Give every line of the records exactly, please, from the first up to and including the one containing "Packstation".

>>

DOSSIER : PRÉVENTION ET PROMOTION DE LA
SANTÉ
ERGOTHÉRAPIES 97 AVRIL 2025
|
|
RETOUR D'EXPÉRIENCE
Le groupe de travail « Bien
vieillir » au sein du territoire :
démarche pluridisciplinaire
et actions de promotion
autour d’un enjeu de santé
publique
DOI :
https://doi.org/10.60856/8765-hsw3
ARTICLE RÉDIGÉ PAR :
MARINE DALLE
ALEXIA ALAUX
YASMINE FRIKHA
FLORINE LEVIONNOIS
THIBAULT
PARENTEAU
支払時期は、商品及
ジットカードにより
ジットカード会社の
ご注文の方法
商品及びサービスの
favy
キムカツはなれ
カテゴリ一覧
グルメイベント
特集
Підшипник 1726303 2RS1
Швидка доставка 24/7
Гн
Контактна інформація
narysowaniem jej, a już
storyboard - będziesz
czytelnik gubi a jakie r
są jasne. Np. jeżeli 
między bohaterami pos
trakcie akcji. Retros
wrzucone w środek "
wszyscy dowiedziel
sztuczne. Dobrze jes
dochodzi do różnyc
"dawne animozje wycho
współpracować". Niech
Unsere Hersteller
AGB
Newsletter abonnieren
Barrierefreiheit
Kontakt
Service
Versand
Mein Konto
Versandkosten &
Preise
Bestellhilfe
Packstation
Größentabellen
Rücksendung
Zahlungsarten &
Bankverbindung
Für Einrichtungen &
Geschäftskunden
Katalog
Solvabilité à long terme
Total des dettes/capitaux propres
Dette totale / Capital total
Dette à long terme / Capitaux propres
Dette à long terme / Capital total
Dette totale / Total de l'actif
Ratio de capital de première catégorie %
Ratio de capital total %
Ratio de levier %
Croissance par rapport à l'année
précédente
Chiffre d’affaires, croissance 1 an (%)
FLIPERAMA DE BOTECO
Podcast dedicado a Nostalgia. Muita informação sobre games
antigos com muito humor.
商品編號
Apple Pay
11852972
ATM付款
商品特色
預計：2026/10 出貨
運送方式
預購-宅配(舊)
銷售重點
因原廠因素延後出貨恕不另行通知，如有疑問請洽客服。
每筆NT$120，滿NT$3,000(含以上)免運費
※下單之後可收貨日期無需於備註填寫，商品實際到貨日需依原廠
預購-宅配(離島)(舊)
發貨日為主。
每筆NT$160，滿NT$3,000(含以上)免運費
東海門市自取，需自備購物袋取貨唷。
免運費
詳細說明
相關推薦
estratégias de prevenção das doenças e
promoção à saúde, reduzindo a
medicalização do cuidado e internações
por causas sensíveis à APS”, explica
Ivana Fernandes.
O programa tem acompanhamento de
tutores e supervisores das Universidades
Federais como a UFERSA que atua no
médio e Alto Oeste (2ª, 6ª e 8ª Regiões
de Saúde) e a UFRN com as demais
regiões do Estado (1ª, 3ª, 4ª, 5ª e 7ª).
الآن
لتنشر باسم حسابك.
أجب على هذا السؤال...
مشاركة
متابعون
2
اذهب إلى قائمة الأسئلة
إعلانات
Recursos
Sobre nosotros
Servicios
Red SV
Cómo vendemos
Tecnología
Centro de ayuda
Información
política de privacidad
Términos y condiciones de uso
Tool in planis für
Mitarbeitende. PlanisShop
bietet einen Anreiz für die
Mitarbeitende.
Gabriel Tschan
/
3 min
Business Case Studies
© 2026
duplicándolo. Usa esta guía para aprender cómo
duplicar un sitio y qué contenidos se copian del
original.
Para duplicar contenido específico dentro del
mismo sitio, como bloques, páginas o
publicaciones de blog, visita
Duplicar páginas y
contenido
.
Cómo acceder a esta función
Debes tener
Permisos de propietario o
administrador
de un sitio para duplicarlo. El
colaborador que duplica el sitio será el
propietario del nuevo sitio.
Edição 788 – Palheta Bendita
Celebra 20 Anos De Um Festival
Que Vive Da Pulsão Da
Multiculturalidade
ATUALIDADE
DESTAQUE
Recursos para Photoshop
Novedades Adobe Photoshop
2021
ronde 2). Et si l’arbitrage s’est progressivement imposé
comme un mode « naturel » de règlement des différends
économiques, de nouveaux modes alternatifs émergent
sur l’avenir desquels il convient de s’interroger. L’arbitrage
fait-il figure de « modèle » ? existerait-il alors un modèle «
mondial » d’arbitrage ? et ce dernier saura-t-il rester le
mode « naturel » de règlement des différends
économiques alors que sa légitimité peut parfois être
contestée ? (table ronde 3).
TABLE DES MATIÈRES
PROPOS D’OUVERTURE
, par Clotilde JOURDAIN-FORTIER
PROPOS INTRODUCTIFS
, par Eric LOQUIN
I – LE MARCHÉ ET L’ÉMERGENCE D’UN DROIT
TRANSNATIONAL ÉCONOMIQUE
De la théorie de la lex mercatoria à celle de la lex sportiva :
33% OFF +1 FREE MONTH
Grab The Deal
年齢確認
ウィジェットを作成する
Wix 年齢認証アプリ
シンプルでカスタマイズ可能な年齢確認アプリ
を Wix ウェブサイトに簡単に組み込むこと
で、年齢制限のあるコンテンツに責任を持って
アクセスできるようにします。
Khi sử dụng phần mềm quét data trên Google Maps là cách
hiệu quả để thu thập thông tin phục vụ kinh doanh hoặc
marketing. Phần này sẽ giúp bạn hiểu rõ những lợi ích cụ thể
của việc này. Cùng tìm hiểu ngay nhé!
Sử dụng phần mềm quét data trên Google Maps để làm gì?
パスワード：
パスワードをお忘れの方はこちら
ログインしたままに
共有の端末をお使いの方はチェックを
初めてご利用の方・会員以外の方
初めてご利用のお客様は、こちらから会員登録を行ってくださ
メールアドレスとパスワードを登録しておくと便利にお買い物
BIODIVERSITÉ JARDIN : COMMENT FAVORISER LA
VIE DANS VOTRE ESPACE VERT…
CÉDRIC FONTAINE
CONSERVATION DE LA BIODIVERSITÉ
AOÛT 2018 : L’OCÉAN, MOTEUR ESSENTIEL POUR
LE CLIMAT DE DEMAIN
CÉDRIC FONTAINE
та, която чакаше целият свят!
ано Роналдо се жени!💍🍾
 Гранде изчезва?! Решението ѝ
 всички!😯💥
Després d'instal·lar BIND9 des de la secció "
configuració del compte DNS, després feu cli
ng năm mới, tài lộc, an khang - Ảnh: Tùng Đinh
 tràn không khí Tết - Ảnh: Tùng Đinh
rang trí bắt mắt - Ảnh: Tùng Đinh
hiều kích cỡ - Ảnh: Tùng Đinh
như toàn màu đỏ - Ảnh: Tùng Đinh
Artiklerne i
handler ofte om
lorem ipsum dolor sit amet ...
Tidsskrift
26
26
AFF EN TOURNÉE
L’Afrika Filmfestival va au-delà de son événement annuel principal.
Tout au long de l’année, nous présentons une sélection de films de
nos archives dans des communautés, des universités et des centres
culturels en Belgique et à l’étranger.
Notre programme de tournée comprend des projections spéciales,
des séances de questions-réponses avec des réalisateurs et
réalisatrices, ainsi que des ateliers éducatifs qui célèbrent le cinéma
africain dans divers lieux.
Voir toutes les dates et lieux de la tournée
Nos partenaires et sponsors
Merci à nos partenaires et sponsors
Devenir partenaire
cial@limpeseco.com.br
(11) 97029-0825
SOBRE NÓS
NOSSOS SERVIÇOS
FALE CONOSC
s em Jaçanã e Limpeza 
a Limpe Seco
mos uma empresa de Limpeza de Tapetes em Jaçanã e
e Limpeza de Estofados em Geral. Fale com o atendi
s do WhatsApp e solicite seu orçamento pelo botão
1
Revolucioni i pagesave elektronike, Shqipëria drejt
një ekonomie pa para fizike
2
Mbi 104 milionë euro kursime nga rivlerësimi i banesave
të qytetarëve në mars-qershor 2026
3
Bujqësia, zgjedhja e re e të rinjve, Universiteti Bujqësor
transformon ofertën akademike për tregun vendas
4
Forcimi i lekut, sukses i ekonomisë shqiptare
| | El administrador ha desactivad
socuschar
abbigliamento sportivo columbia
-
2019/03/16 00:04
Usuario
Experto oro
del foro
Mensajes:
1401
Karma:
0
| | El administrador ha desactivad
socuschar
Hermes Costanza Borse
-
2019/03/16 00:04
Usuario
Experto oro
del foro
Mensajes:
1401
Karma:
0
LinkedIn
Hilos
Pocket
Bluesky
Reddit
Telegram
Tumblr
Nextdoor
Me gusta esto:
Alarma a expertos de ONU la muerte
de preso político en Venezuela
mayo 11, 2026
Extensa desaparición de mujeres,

<<

> [WRITTEN ANSWER]:
DOSSIER : PRÉVENTION ET PROMOTION DE LA
SANTÉ
ERGOTHÉRAPIES 97 AVRIL 2025
|
|
RETOUR D'EXPÉRIENCE
Le groupe de travail « Bien
vieillir » au sein du territoire :
démarche pluridisciplinaire
et actions de promotion
autour d’un enjeu de santé
publique
DOI :
https://doi.org/10.60856/8765-hsw3
ARTICLE RÉDIGÉ PAR :
MARINE DALLE
ALEXIA ALAUX
YASMINE FRIKHA
FLORINE LEVIONNOIS
THIBAULT
PARENTEAU
支払時期は、商品及
ジットカードにより
ジットカード会社の
ご注文の方法
商品及びサービスの
favy
キムカツはなれ
カテゴリ一覧
グルメイベント
特集
Підшипник 1726303 2RS1
Швидка доставка 24/7
Гн
Контактна інформація
narysowaniem jej, a już
storyboard - będziesz
czytelnik gubi a jakie r
są jasne. Np. jeżeli 
między bohaterami pos
trakcie akcji. Retros
wrzucone w środek "
wszyscy dowiedziel
sztuczne. Dobrze jes
dochodzi do różnyc
"dawne animozje wycho
współpracować". Niech
Unsere Hersteller
AGB
Newsletter abonnieren
Barrierefreiheit
Kontakt
Service
Versand
Mein Konto
Versandkosten &
Preise
Bestellhilfe
Packstation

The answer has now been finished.